Active Surveillance will involve:
- PSA testing at regular intervals
- digital rectal examination (DRE) at regular intervals
- MRI prostate scans at regular intervals
- repeat biopsies at regular intervals.
If your test results suggest that your cancer could be growing, you may be offered further tests to check on the cancer. If any changes are found, you could be advised to have active treatment that aims to cure the cancer.
Active Surveillance is continuing to be studied and protocols might change as new evidence becomes available. This could affect which tests are required and how often they need to be repeated. As they are developed, new tests may be offered to help predict whether treatment is needed or not.
Your PSA will be checked at regular intervals. Your PSA level will fluctuate over time, even if your cancer isn’t growing. Your doctor will advise whether you need further tests by looking at the pattern of your PSA changes. A rising PSA is a concern, and your doctor will calculate the PSA velocity and doubling time (how quickly the PSA level is rising and how long it will take for PSA to double). A high PSA velocity and PSA doubling time can indicate that your cancer may be growing.
Digital rectal examination (DRE)
A DRE is when a doctor inserts a gloved, lubricated finger into the rectum (back passage) to feel the size of the prostate and check if there are any abnormalities. Occasionally a cancer can be felt this way, but not always.
Most men will have an MRI scan when they first start Active Surveillance to make sure the cancer hasn’t spread outside the prostate. Your doctor will usually recommend having repeat MRI scans as part of your routine surveillance plan, especially if your PSA test or DRE have changed. The scan will sometimes be done before a biopsy or as an alternative to the repeat routine biopsy.
All men need a biopsy at diagnosis to determine if they are suitable for Active Surveillance. Once you start Active Surveillance, you will require further biopsies. Your doctor will advise you on how often you will need to have a biopsy.
There are new tests being developed that can analyse the genetic makeup of the prostate cancer in the biopsy samples. These tests might help to predict which cancers are more likely to require treatment and which cancers might have an even lower risk of needing treatment. These tests are not routinely recommended now, but they might become a more regular part of Active Surveillance as further evidence becomes available.
Biological markers are molecules found in body fluids such as blood, urine and semen that can show signs of a disease. There are several tests being developed or recently introduced that measure prostate health by analysing biological markers in the urine and semen. There is not enough evidence yet for them to be used to monitor men on Active Surveillance programs.

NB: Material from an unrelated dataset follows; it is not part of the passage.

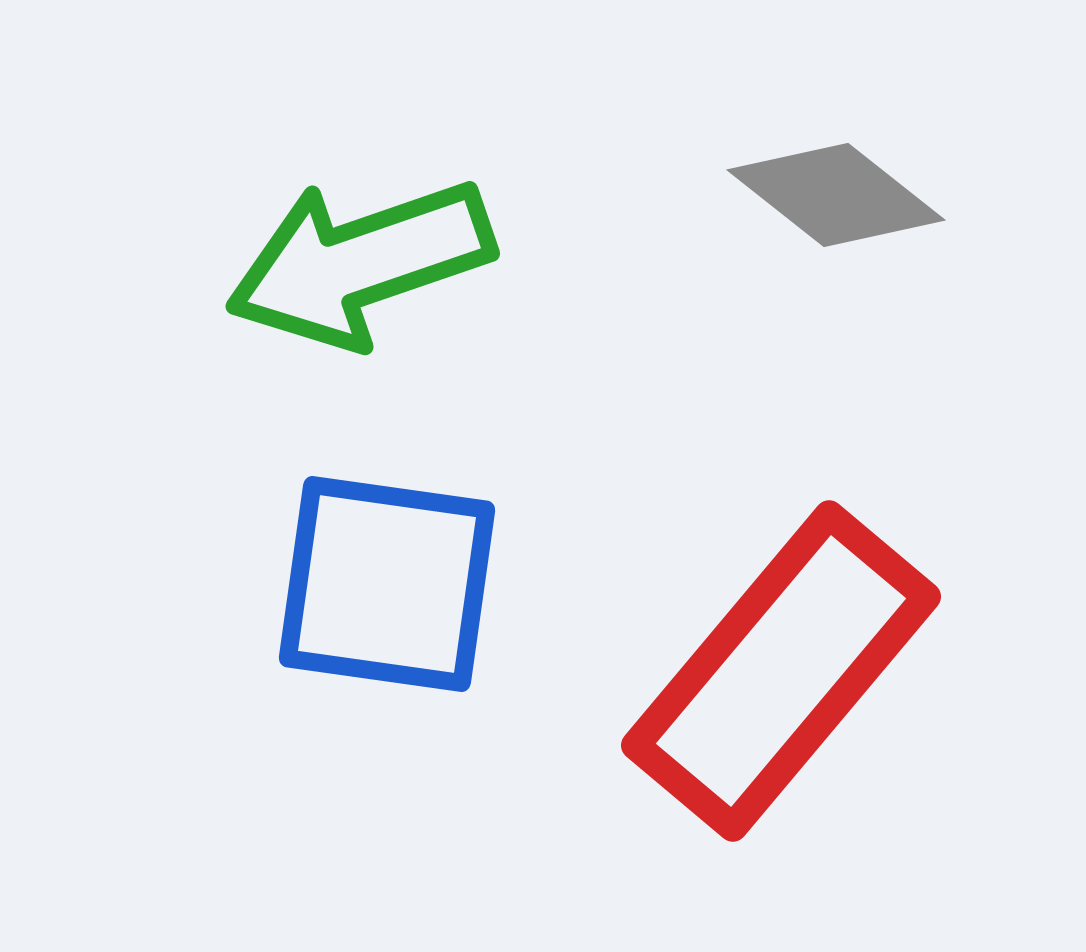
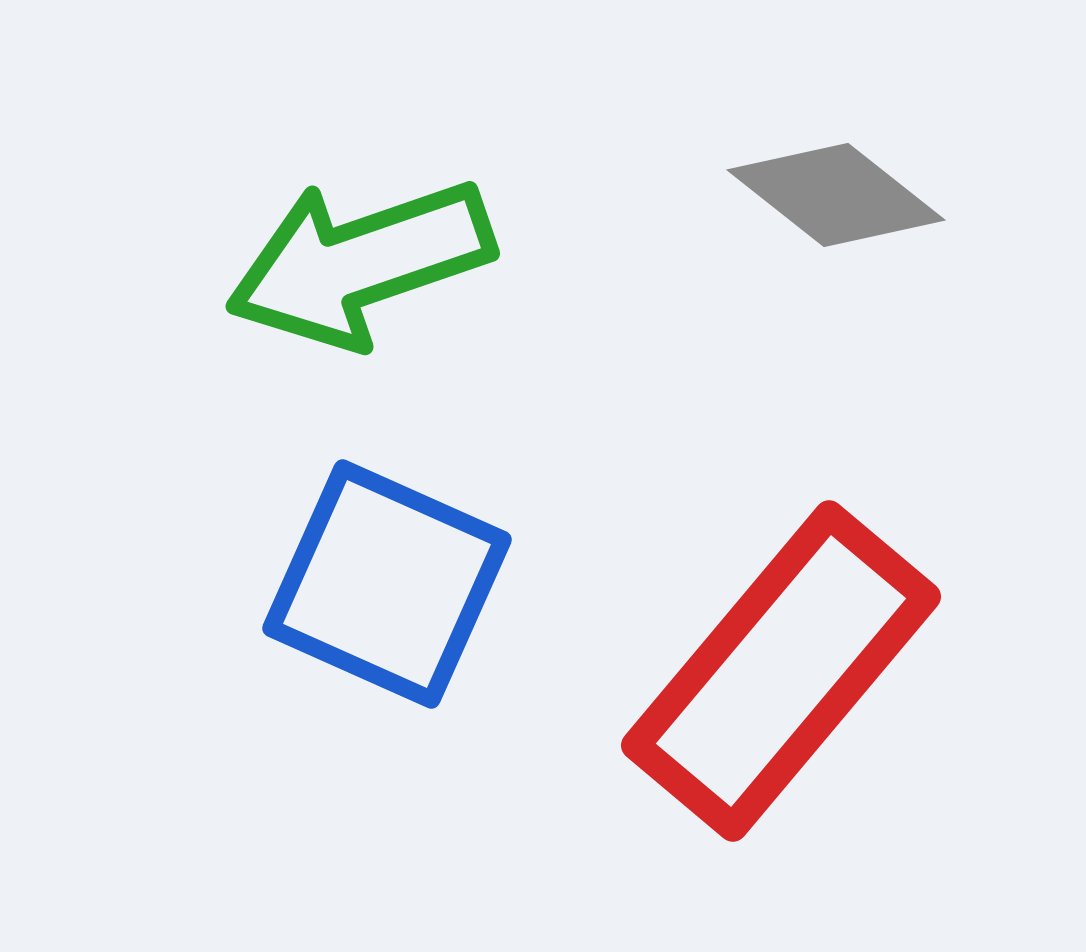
blue square: rotated 16 degrees clockwise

It’s vital to keep up with routine monitoring of your prostate cancer. If you don’t, you increase the risk that changes to your prostate cancer may not be detected, which could lead to advanced disease and lower prospects for long-term survival.
You can use the table in Section 10 of the Understanding Active Surveillance resource booklet - Tracking your test results on pages 16 and 17 to keep track of your results and the plan for you.